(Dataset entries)
# # # # #

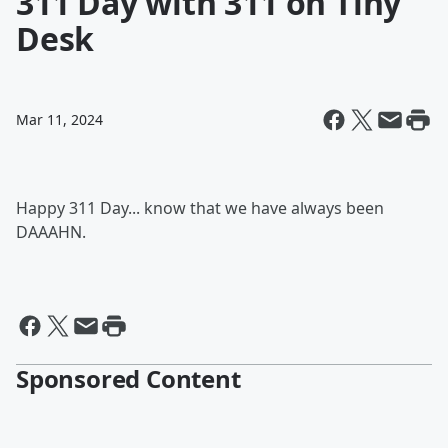
311 Day with 311 on Tiny
Desk
Mar 11, 2024
Happy 311 Day... know that we have always been
DAAAHN.
Sponsored Content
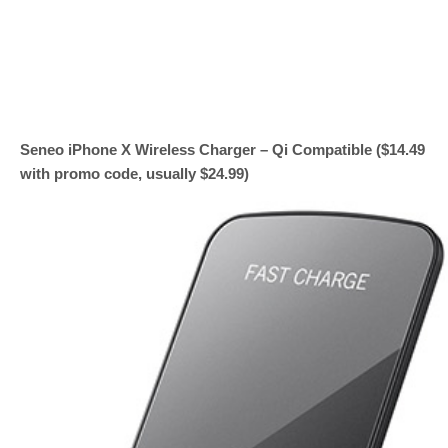
Seneo iPhone X Wireless Charger – Qi Compatible ($14.49
with promo code, usually $24.99)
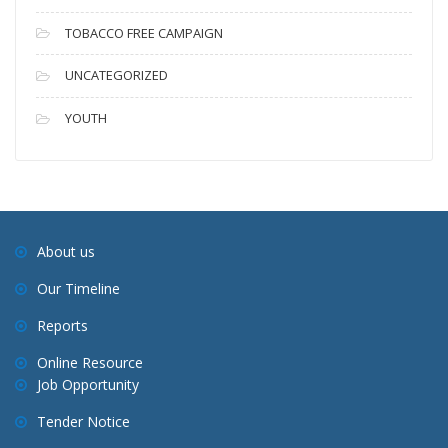
TOBACCO FREE CAMPAIGN
UNCATEGORIZED
YOUTH
About us
Our Timeline
Reports
Online Resource
Job Opportunity
Tender Notice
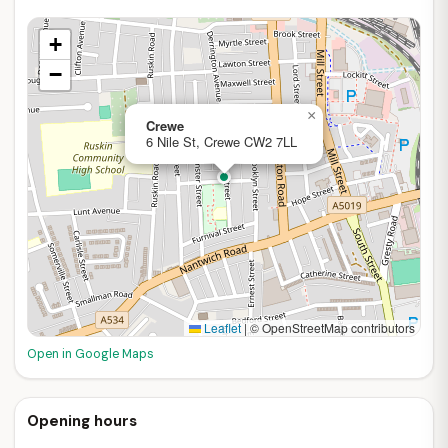
+
−
×
Crewe
6 Nile St, Crewe CW2 7LL
Leaflet
|
© OpenStreetMap contributors
Open in Google Maps
Opening hours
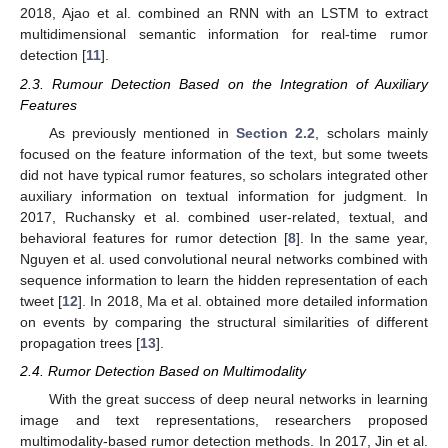
2018, Ajao et al. combined an RNN with an LSTM to extract
multidimensional semantic information for real-time rumor
detection [
11
].
2.3. Rumour Detection Based on the Integration of Auxiliary
Features
As previously mentioned in
Section 2.2
, scholars mainly
focused on the feature information of the text, but some tweets
did not have typical rumor features, so scholars integrated other
auxiliary information on textual information for judgment. In
2017, Ruchansky et al. combined user-related, textual, and
behavioral features for rumor detection [
8
]. In the same year,
Nguyen et al. used convolutional neural networks combined with
sequence information to learn the hidden representation of each
tweet [
12
]. In 2018, Ma et al. obtained more detailed information
on events by comparing the structural similarities of different
propagation trees [
13
].
2.4. Rumor Detection Based on Multimodality
With the great success of deep neural networks in learning
image and text representations, researchers proposed
multimodality-based rumor detection methods. In 2017, Jin et al.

# # # # #

■ Try it
Copy out every line of text from the records above word for word, leaving out the pictures.

■ Your response
311 Day with 311 on Tiny
Desk
Mar 11, 2024
Happy 311 Day... know that we have always been
DAAAHN.
Sponsored Content
Seneo iPhone X Wireless Charger – Qi Compatible ($14.49
with promo code, usually $24.99)
TOBACCO FREE CAMPAIGN
UNCATEGORIZED
YOUTH
About us
Our Timeline
Reports
Online Resource
Job Opportunity
Tender Notice
+
−
×
Crewe
6 Nile St, Crewe CW2 7LL
Leaflet
|
© OpenStreetMap contributors
Open in Google Maps
Opening hours
2018, Ajao et al. combined an RNN with an LSTM to extract
multidimensional semantic information for real-time rumor
detection [
11
].
2.3. Rumour Detection Based on the Integration of Auxiliary
Features
As previously mentioned in
Section 2.2
, scholars mainly
focused on the feature information of the text, but some tweets
did not have typical rumor features, so scholars integrated other
auxiliary information on textual information for judgment. In
2017, Ruchansky et al. combined user-related, textual, and
behavioral features for rumor detection [
8
]. In the same year,
Nguyen et al. used convolutional neural networks combined with
sequence information to learn the hidden representation of each
tweet [
12
]. In 2018, Ma et al. obtained more detailed information
on events by comparing the structural similarities of different
propagation trees [
13
].
2.4. Rumor Detection Based on Multimodality
With the great success of deep neural networks in learning
image and text representations, researchers proposed
multimodality-based rumor detection methods. In 2017, Jin et al.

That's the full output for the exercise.